Abstract 84MO
Background
Immune checkpoint inhibitors (ICIs) have dramatically improved the survival of cancer patients. Since the auto-immune toxicities with ICIs can be fatal, it is critical to optimize patient selection criteria. The current use of PD-L1 level and mismatch-repair/microsatellite-instability status has limitations. Recently tumor mutational burden (TMB) has emerged as a promising biomarker for ICI response. Accurate TMB estimation requires patient germline sequencing to filter out non-somatic variants; however, TMB is often calculated from tumor-only sequencing, relying on public databases (DB) to filter out non-somatic polymorphisms. We previously reported that filtering based on public DB significantly inflated TMBs. In this study, we investigated the impact of under-representation of minority ethnic groups in these DB and hypothesized that the inflation of TMBs will be racially disparate with falsely higher TMB in Black vs. White individuals.
Methods
Variants were identified in individual tumor and germline exomes of 157 Black and 713 White patients sequenced by Multiple Myeloma Research Foundation (MMRF). TMBs for each patient were calculated using 4 filtering criteria: (1) excluding variants in paired germline exomes; (2) excluding variants with minor allele frequency (MAF) ≥ 1% in 1000G/ExAc DB; (3) excluding variants with MAF ≥ 0.1% in 1000G/ExAc; and (4) excluding all variants in 1000G/ExAc.
Results
Compared to the gold standard of filtering germline variants by patient-paired germline sequencing data, TMBs were significantly higher in both Black and White patients using public DB for filtering regardless of the MAF thresholds. Furthermore, the TMBs were more significantly overestimated in Blacks compared to Whites (Table). Table: 84MO
Filtering Criteria | Median_Black (Log2 TMB) | Median_White (Log2 TMB) | TMB Ratio (Black vs. White) | adjusted p value (Black vs. White) |
Paired | 8.64 | 8.48 | 1.117 | 3.07E-03 |
MAF = 0 | 9.21 | 9.11 | 1.072 | 6.17E-10 |
MAF ≤ 0.001 | 9.84 | 9.56 | 1.214 | 3.16E-72 |
MAF ≤ 0.01 | 10.7 | 9.97 | 1.659 | 7.81E-142 |
Conclusions
TMB as a biomarker for selecting patients to receive ICIs without patient-paired germline sequencing may introduce racial bias.

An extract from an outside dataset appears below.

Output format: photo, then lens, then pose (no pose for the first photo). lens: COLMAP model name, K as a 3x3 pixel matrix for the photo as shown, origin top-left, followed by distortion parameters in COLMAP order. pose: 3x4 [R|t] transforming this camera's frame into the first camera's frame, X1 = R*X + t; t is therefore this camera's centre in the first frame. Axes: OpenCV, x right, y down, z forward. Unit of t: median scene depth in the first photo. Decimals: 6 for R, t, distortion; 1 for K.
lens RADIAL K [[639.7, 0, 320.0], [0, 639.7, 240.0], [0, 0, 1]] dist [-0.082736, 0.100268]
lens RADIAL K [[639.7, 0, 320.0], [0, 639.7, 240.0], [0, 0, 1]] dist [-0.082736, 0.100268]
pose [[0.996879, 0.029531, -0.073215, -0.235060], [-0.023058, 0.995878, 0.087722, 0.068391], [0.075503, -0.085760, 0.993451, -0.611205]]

Clinical trial identification
Editorial acknowledgement
Legal entity responsible for the study
The authors.
Funding
Has not received any funding.
Disclosure
M. Borad: Research grant/Funding (institution): Senhwa Pharmaceuticals, Adaptimmune, Agios Pharmaceuticals, Celgene Pharmaceuticals, EMD Merck Serono, Toray, Dicerna, Taiho Pharmaceuticals, Sun Biopharma, Isis Pharmaceuticals, Boston Biomed, Basilea, Incyte Pharmaceuticals, Mirna Phamraceuticals, Medim; Advisory/Consultancy, To self: ADC Therapeutics, G1 Therapeutics, Immunovative Therapies, OncBioMune Pharmaceuticals, Western Oncolytics, Lynx, Genentech, Merck, Huya, ; Travel/Accommodation/Expenses: AstraZeneca. A.S. Mansfield: Research grant/Funding (institution): Novartis & Verily; Honoraria (institution), Advisory Boards: AbbVie, AstraZeneca, BMS & Genentech; Travel/Accommodation/Expenses: Roche; Non-remunerated activity/ies, Director: Mesothelioma Applied Research Foundation. All other authors have declared no conflicts of interest.